FS#77345 - .MTREE file generated in repo packages have wrong checksums for python single-newline files

Attached to Project: Arch Linux
Opened by Mike Kazantsev (mk-fg) - Wednesday, 01 February 2023, 00:14 GMT
Last edited by Toolybird (Toolybird) - Saturday, 27 May 2023, 03:00 GMT
Task Type Bug Report
Category Packages: Extra
Status Closed
Assigned To Allan McRae (Allan)
Architecture All
Severity Low
Priority Normal
Reported Version
Due in Version Undecided
Due Date Undecided
Percent Complete 100%
Votes 0
Private No

Details

Description:

.MTREE file in packages like python-pygments and btrfs-progs (and maybe others) has incorrect md5/sha256 checksums for single-newline files.

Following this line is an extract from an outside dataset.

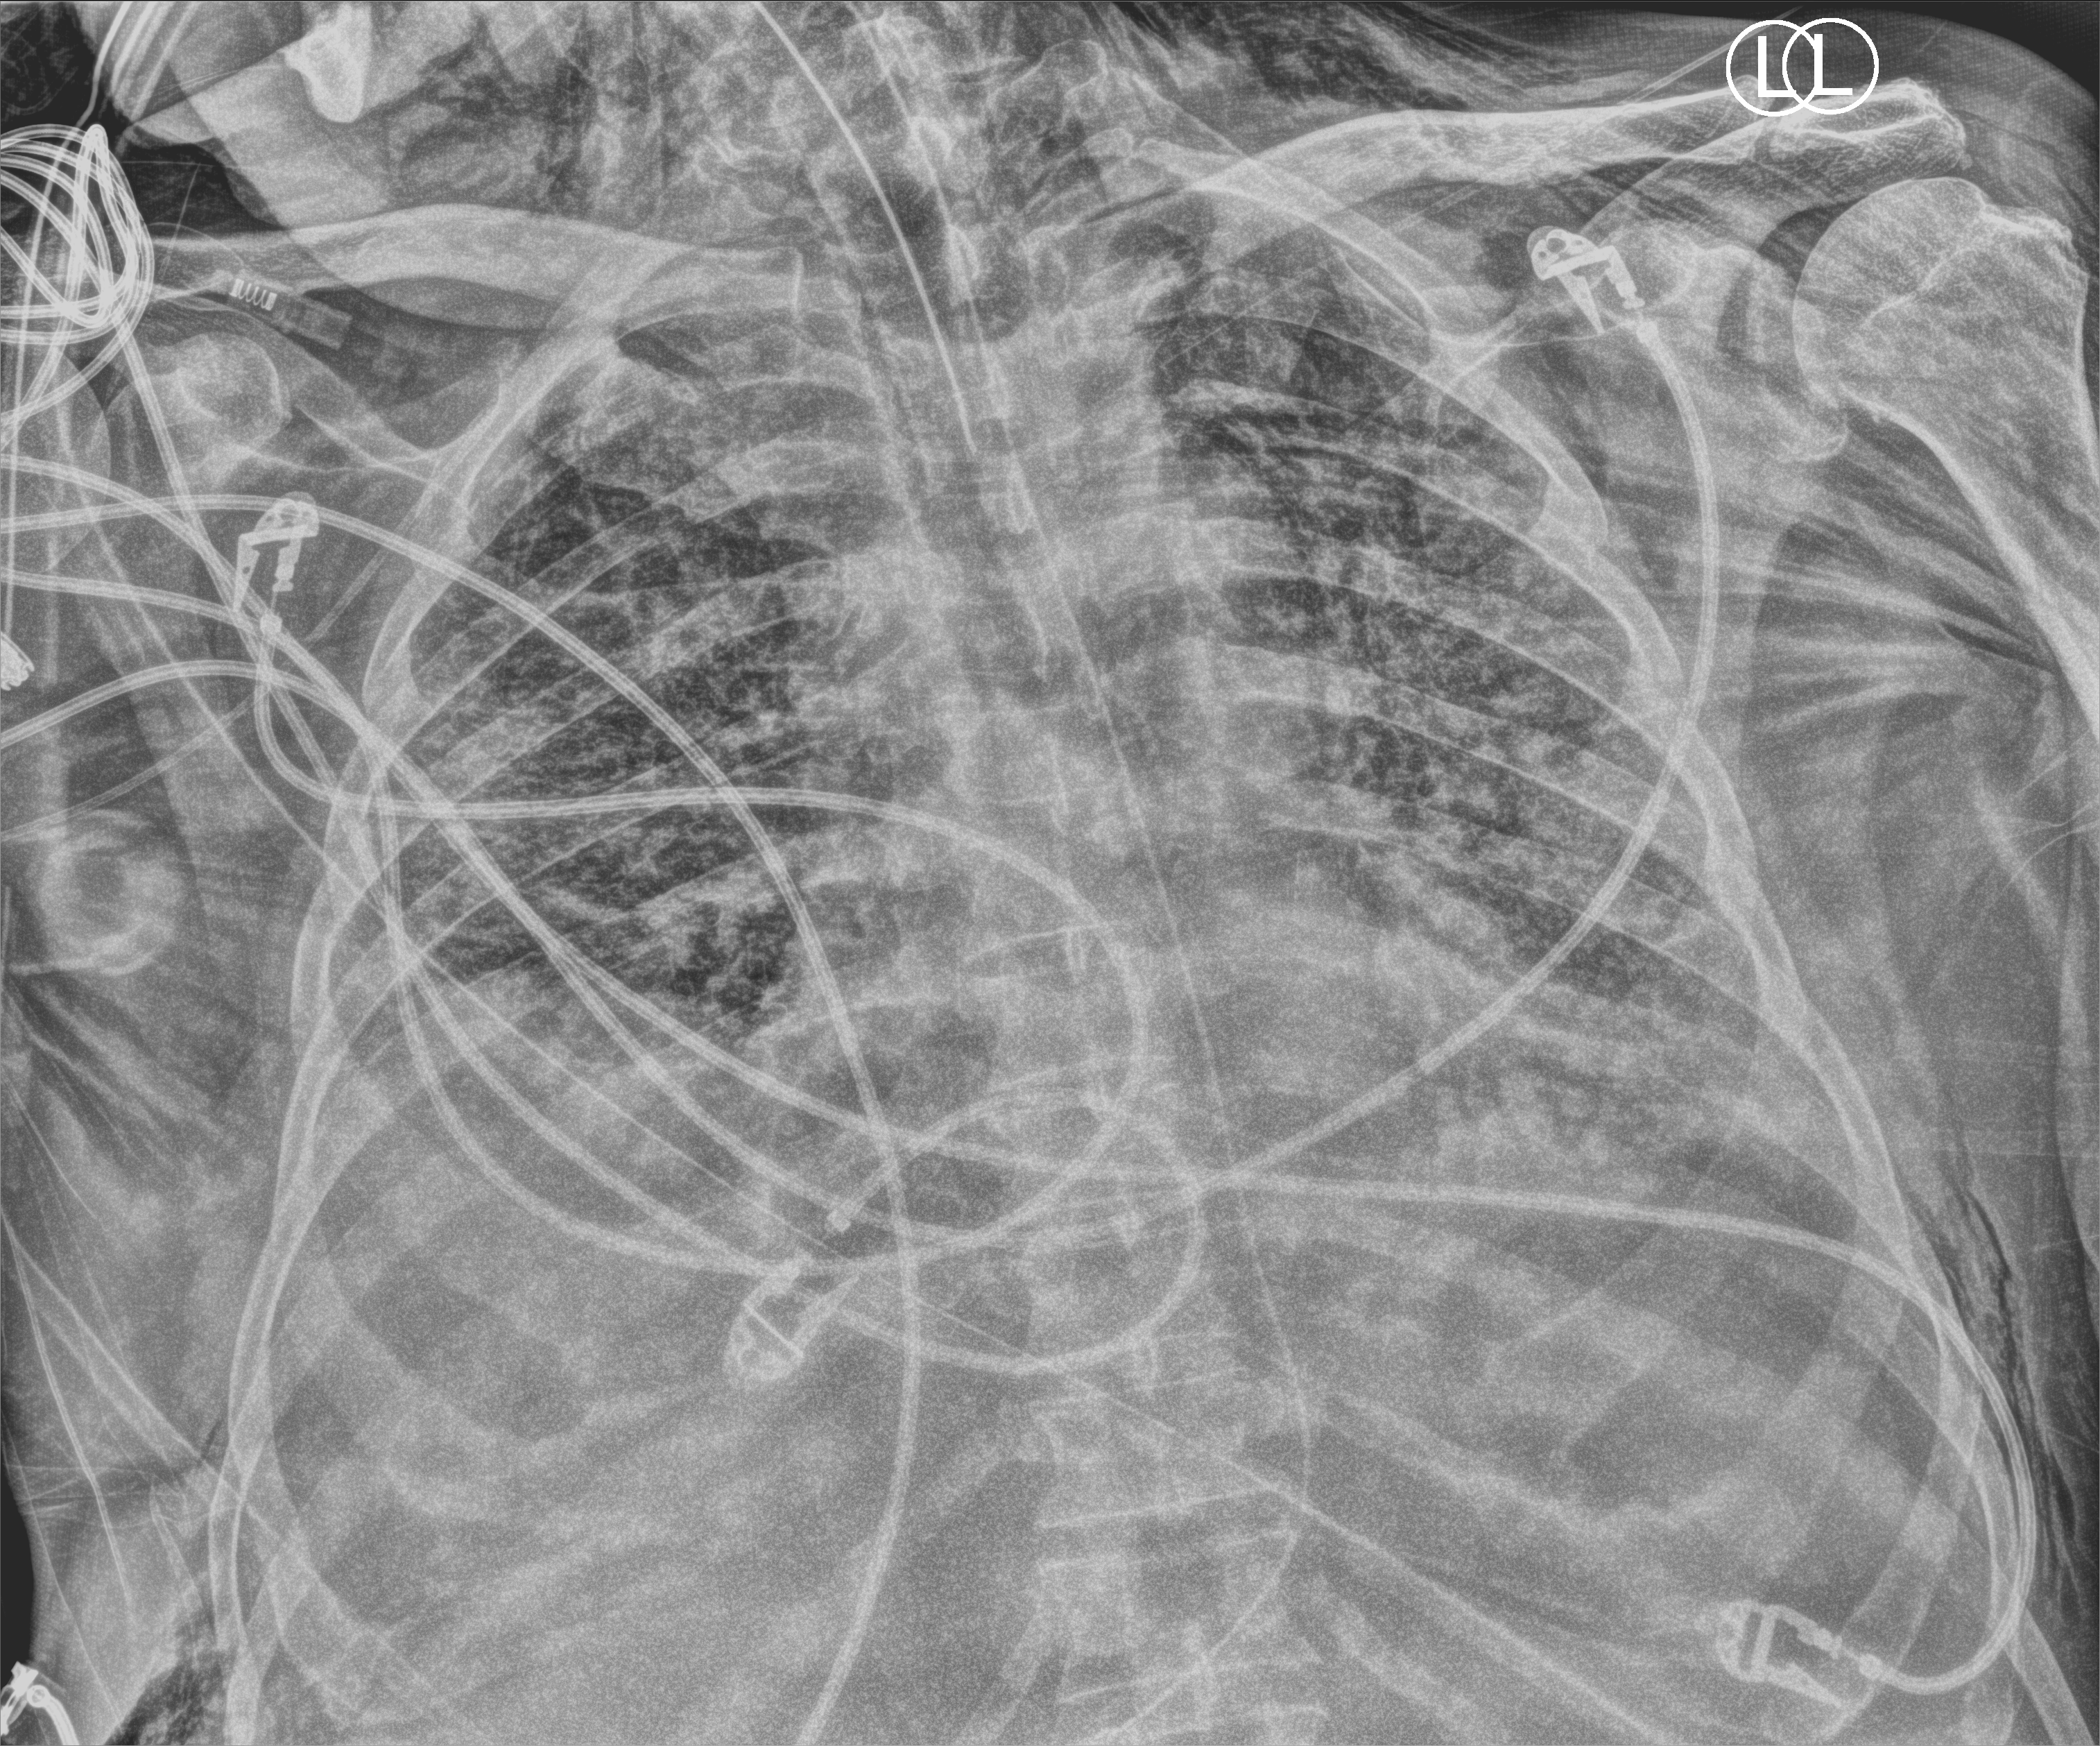
Portable chest radiograph; anteroposterior (AP) projection. Patient hospitalised with COVID-19; male, aged 60–74 years.
From the hospital-stay record, not from the radiograph (when in the stay this image was taken is not recorded): length of hospital stay: 26 days; mechanically ventilated during this hospital stay: yes.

For example, after unpacking python-pygments-2.14.0-1-any.pkg.tar.zst (sha256 e6cfa1010d0e65ca5446ba60488c5d03f5bbd06ec60874d0a6354ce12c38b29a ) into an empty dir:

% tar -xf /var/cache/pacman/pkg/python-pygments-2.14.0-1-any.pkg.tar.zst

% zgrep -e dependency_links.txt -e not-zip-safe .MTREE

./usr/lib/python3.10/site-packages/Pygments-2.14.0-py3.10.egg-info/dependency_links.txt time=1672687238.0 size=1 md5digest=93b885adfe0da089cdf634904fd59f71 sha256digest=6e340b9cffb37a989ca544e6bb780a2c78901d3fb33738768511a30617afa01d
./usr/lib/python3.10/site-packages/Pygments-2.14.0-py3.10.egg-info/not-zip-safe time=1672687238.0 size=1 md5digest=93b885adfe0da089cdf634904fd59f71 sha256digest=6e340b9cffb37a989ca544e6bb780a2c78901d3fb33738768511a30617afa01d

% bsdtar -c --format=mtree --options=mtree:md5,mtree:sha256 usr | grep -e dependency_links.txt -e not-zip-safe

./usr/lib/python3.10/site-packages/Pygments-2.14.0-py3.10.egg-info/dependency_links.txt gname=fraggod uname=fraggod time=1672687238.0 mode=644 gid=1000 uid=1000 type=file size=1 md5digest=68b329da9893e34099c7d8ad5cb9c940 sha256digest=01ba4719c80b6fe911b091a7c05124b64eeece964e09c058ef8f9805daca546b
./usr/lib/python3.10/site-packages/Pygments-2.14.0-py3.10.egg-info/not-zip-safe gname=fraggod uname=fraggod time=1672687238.0 mode=644 gid=1000 uid=1000 type=file size=1 md5digest=68b329da9893e34099c7d8ad5cb9c940 sha256digest=01ba4719c80b6fe911b091a7c05124b64eeece964e09c058ef8f9805daca546b

% find | grep -e dependency_links.txt -e not-zip-safe | xargs md5sum

68b329da9893e34099c7d8ad5cb9c940 ./usr/lib/python3.10/site-packages/Pygments-2.14.0-py3.10.egg-info/dependency_links.txt
68b329da9893e34099c7d8ad5cb9c940 ./usr/lib/python3.10/site-packages/Pygments-2.14.0-py3.10.egg-info/not-zip-safe

% find | grep -e dependency_links.txt -e not-zip-safe | xargs sha256sum

01ba4719c80b6fe911b091a7c05124b64eeece964e09c058ef8f9805daca546b ./usr/lib/python3.10/site-packages/Pygments-2.14.0-py3.10.egg-info/dependency_links.txt
01ba4719c80b6fe911b091a7c05124b64eeece964e09c058ef8f9805daca546b ./usr/lib/python3.10/site-packages/Pygments-2.14.0-py3.10.egg-info/not-zip-safe


So it looks like something is either changing these files after .MTREE file for the package is generated in the current build process for official Arch Linux packages, or something is changing that .MTREE file after it was generated, or maybe whatever is generating it (libarchive/bsdtar) has some kind of bug, producing incorrect hashes.
Another option is that pacman, bsdtar and GNU tar all fail to extract those files properly from the package archive, which seems unlikely.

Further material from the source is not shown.